As Anwar had been convicted in 1999, he should have applied for a visa or filed an appeal for special permission to enter Japan upon arrival at the airport, said a Japan embassy senior official.
Anwar, he said, had neither applied for a visa, nor exercised his other option of filing an appeal at the airport.
“All this unnecessary hassle could have been averted had Anwar followed procedure in accordance with the Japanese Immigration Control and Refugee Recognition Act,” said the official.
He said this in response to Anwar’s claim that he was forced to leave Japan immediately after arriving at the Narita Airport on Sunday morning.

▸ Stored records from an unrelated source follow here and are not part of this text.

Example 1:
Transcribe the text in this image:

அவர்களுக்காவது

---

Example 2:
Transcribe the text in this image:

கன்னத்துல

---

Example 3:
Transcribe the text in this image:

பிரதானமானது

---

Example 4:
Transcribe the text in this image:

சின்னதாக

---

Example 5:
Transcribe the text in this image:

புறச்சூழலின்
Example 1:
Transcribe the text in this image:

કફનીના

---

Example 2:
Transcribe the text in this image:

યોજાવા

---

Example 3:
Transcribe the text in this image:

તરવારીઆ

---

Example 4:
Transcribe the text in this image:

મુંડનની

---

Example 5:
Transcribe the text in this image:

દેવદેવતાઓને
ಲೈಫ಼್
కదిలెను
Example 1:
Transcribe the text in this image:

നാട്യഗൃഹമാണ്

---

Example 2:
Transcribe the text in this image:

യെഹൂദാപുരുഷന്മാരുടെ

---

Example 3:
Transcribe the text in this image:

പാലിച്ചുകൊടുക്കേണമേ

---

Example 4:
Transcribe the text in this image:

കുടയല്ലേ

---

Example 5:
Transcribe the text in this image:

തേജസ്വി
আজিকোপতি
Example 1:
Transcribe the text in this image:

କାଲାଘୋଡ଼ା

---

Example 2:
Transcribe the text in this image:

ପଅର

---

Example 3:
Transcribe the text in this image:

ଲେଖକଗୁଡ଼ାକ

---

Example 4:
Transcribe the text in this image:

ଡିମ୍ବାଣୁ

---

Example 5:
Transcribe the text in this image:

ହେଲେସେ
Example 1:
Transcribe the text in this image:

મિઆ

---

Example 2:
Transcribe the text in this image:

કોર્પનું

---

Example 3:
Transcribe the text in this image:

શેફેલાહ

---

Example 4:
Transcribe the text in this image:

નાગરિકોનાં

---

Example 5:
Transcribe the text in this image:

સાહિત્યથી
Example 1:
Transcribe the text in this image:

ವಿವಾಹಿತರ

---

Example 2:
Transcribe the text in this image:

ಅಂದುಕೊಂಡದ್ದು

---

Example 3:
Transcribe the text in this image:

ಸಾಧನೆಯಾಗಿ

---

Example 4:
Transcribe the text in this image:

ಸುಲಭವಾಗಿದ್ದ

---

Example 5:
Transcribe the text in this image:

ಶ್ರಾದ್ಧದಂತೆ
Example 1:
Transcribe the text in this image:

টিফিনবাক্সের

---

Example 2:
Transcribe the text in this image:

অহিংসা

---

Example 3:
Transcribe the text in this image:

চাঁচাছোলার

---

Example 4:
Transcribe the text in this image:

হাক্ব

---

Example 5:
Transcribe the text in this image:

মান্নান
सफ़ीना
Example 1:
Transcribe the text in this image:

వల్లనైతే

The embassy official said the visa abolishment for Malaysians that took effect in July last year was only applicable to ordinary people who had not been convicted or imprisoned for more than a year
“In the case of Anwar, he was arrested in 1998 for corruption when he was serving as the deputy prime minister, and was sentenced to six years in prison (for abuse of power).
“All those legal things had been explained to Anwar at the Narita Airport on January 19.

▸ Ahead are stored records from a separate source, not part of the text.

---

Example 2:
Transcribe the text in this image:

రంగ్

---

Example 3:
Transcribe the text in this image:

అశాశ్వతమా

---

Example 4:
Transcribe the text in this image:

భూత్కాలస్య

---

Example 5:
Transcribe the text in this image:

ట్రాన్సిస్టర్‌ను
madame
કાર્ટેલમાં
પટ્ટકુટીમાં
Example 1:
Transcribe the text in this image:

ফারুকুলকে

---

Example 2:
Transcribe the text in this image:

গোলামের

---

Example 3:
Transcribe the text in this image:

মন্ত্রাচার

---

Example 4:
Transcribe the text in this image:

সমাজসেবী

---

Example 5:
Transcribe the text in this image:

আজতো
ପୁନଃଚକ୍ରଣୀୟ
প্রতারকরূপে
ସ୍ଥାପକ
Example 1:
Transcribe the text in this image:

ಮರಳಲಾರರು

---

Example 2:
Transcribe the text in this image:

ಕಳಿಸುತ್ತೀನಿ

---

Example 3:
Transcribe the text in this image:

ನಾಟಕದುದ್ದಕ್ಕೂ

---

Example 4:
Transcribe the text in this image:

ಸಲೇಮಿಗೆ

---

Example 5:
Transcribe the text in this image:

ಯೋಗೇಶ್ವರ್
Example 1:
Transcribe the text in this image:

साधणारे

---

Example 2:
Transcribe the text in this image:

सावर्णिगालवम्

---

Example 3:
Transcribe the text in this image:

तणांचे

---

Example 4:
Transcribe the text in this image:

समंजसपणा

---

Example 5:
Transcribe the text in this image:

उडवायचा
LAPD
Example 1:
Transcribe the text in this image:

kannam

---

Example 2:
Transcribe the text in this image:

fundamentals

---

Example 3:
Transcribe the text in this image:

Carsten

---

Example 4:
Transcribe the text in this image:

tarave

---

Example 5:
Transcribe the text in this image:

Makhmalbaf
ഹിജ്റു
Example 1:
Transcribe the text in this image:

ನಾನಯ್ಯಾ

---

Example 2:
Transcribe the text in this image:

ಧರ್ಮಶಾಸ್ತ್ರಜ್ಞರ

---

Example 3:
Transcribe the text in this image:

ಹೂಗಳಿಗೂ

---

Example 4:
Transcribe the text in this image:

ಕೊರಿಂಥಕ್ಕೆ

“After the explanation, Anwar did not exercise his option to file an appeal to get special permission to enter Japan.
He instead decided to return to Malaysia,” he said, adding that it can take up to two days to process such an appeal.

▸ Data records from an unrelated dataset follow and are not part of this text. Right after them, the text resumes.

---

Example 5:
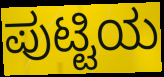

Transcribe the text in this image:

ಪುಟ್ಟಿಯ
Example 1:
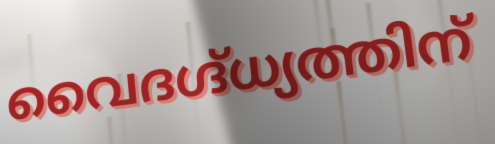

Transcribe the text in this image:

വൈദഗ്ദ്ധ്യത്തിന്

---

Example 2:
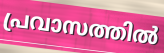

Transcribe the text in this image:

പ്രവാസത്തിൽ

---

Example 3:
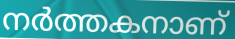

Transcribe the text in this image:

നർത്തകനാണ്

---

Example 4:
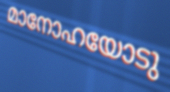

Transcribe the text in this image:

മാനോഹയോടു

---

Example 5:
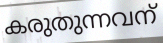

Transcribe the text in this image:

കരുതുന്നവന്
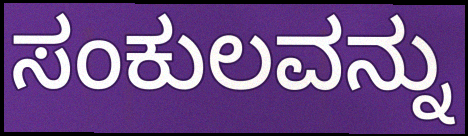
ಸಂಕುಲವನ್ನು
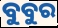
ବୁବୁର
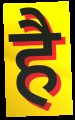
है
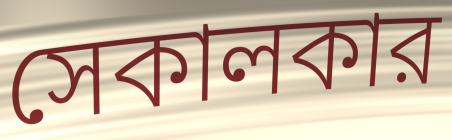
সেকালকার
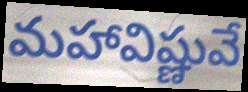
మహావిష్ణువే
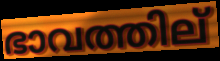
ഭാവത്തില്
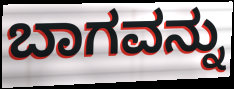
ಬಾಗವನ್ನು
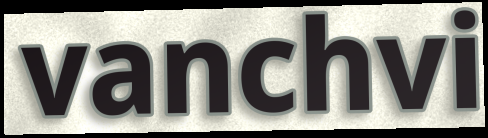
vanchvi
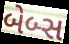
બેબ્સ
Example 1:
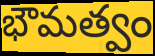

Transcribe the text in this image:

భౌమత్వం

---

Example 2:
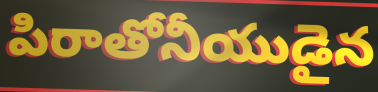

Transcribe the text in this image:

పిరాతోనీయుడైన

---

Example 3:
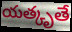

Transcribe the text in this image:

యత్కృతే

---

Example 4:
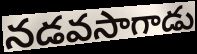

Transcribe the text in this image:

నడవసాగాడు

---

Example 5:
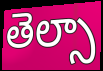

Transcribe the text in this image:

తెల్సా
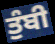
ਤੁੰਬੀ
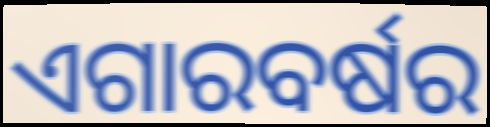
ଏଗାରବର୍ଷର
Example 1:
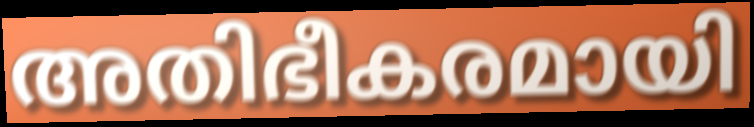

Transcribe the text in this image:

അതിഭീകരമായി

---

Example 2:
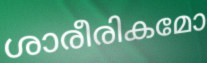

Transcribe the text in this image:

ശാരീരികമോ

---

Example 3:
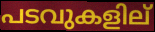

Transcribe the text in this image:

പടവുകളില്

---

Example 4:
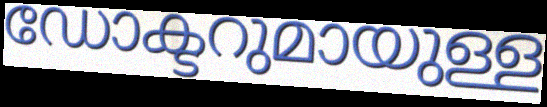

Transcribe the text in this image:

ഡോക്ടറുമായുള്ള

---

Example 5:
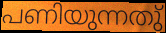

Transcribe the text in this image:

പണിയുന്നതു്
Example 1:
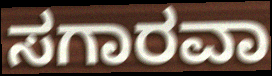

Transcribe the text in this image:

ಸಗಾರವಾ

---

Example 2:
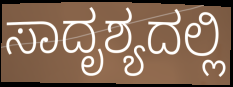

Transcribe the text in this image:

On Anwar’s claim that he had no problem entering Japan in the past even after the 1999 conviction, the official said Anwar had then applied for visa in April 2011 and June 2012.
“But, Anwar did not submit any written request for visa application prior to his recent travel to Japan.
“If we had known he (Anwar) is visiting Japan, and had his office submitted a letter of application before hand, this (problem) would not have happened,” he said, adding they could have granted permission based on diplomatic consideration.
On Anwar’s claim that his office had sought clearance from the Japanese embassy in Malaysia, the official said they could not trace any written request.
The official also expressed disappointment against a group of Anwar supporters who burnt placards bearing the Japanese flag when staging a protest outside the embassy on Tuesday.
Oppostion Parti Keadilan Rakyat (PKR) communications director Fahmi Fadzil, however, is insisting that Anwar did make enquiries to the embassy and the Japanese foreign ministry regarding the special permission but was told that he would not need it.